La oración es el corazón de la vida de la Comunidad de Sant’Egidio, su primera “obra”. Cuando termina el día todas las Comunidades, tanto si son grandes como si son pequeñas, se reúnen alrededor del Señor para escuchar su Palabra y dirigirse a Él en su invocación. Los discípulos no pueden sino estar a los pies de Jesús, como María de Betania, para elegir la “mejor parte” (Lc 10,42) y aprender de Él sus mismos sentimientos (cfr. Flp 2,5).
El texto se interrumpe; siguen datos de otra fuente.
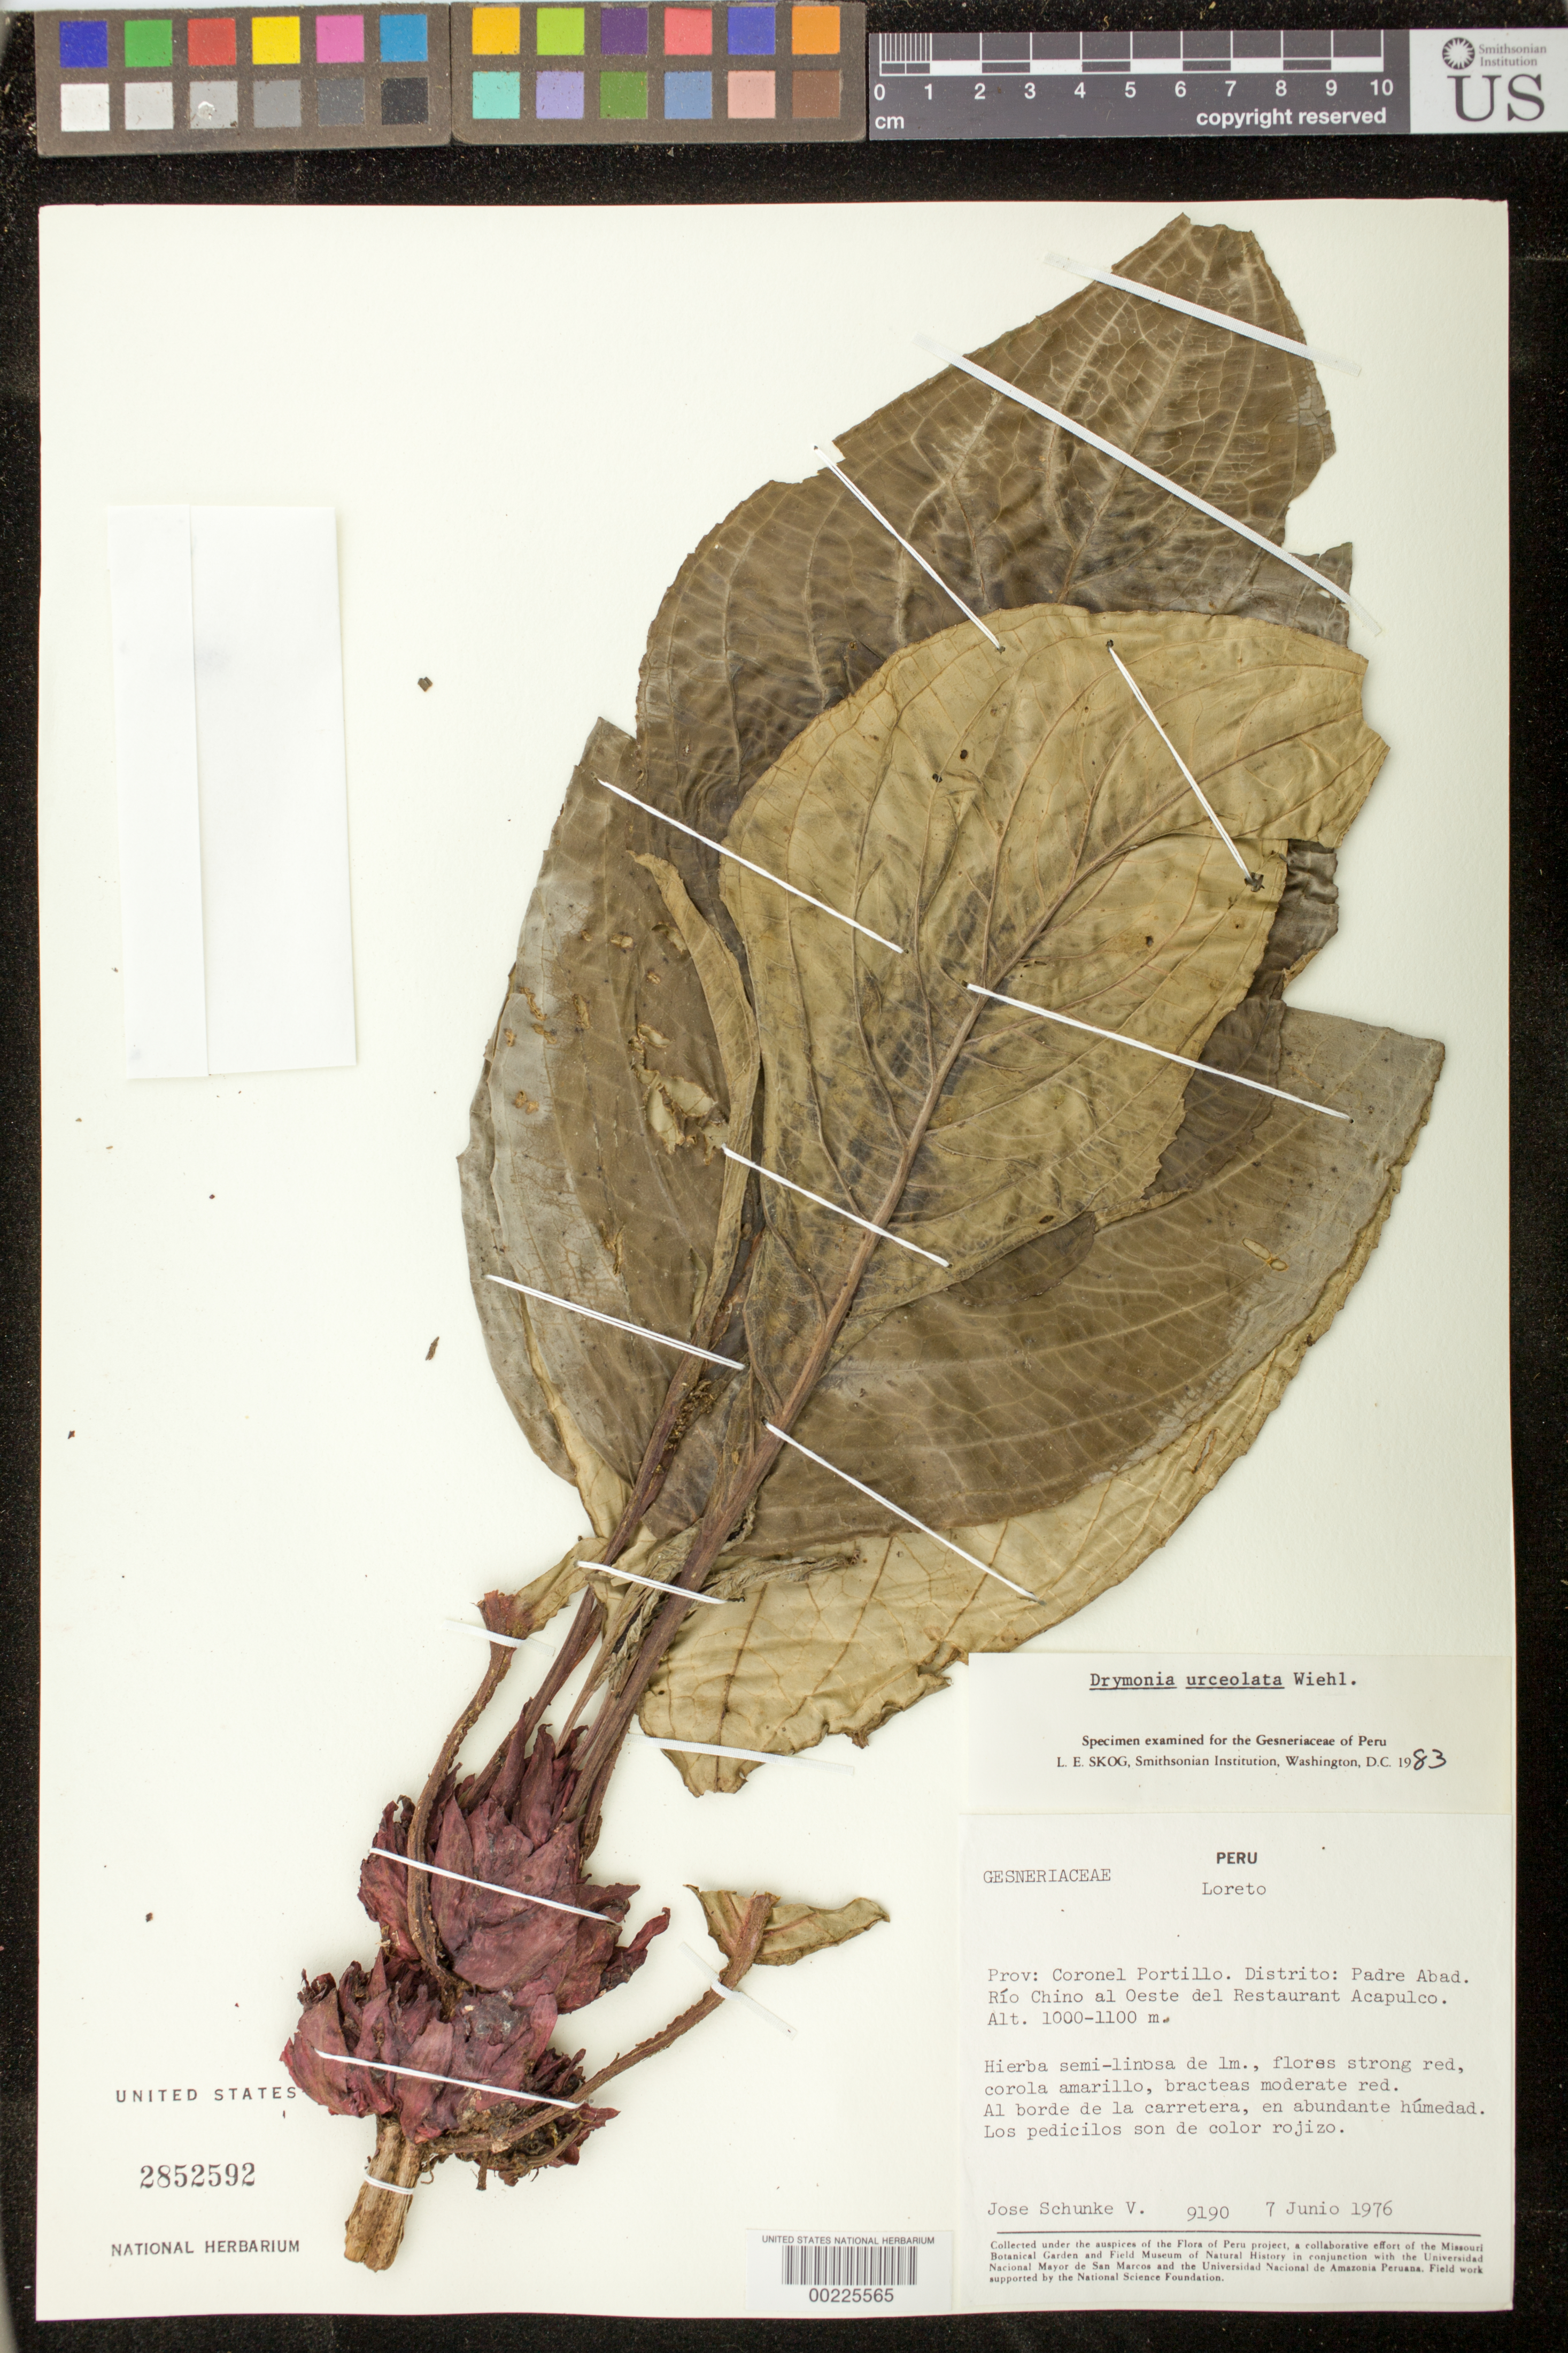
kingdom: Plantae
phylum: Tracheophyta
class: Magnoliopsida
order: Lamiales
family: Gesneriaceae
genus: Drymonia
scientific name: Drymonia urceolata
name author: Wiehler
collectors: J. Schunke Vigo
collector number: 9190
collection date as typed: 07 Jun 1976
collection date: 1976-06-07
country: Peru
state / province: Ucayali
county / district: Coronel Portillo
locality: ("Loreto") Prov. Coronel Portillo, Dtto. Padre Abad, Rio Chino W of Acapulco Restaurant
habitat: Bordering the highway, in high humidity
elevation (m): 1000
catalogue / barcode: US 2852592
Siempre que la Comunidad vuelve al Señor, hace suya la súplica del discípulo anónimo: “¡Señor, enséñanos a orar” (Lc 11,1). Y Jesús, maestro de oración, continúa contestando: “Cuando oréis, decid: Abbá, Padre”.

Cuando oramos, aunque lo hagamos dentro de nuestro corazón, nunca estamos aislados ni somos huérfanos, porque somos en todo momento miembros de la familia del Señor. En la oración común se ve claramente, además del misterio de la filiación, el de la fraternidad.

Las Comunidades de Sant'Egidio que hay por el mundo se reúnen en los distintos lugares que destinan a la oración y presentan al Señor las esperanzas y los dolores de los hombres y mujeres “vejados y abatidos” de los que habla el Evangelio (Mt 9,37). En aquella gente de entonces se incluyen los habitantes de las ciudades contemporáneas, los pobres que son marginados de la vida, todos aquellos que esperan que alguien les contrate (cfr. Mt 20).

La oración común recoge el grito, la aspiración, el deseo de paz, de curación, de sentido de la vida y de salvación que hay en los hombres y las mujeres de este mundo. La oración nunca es vacía. Sube incesante al Señor para que el llanto se transforme en alegría, la desesperación en felicidad, la angustia en esperanza y la soledad en comunión. Y para que el Reino de Dios llegue pronto a los hombres.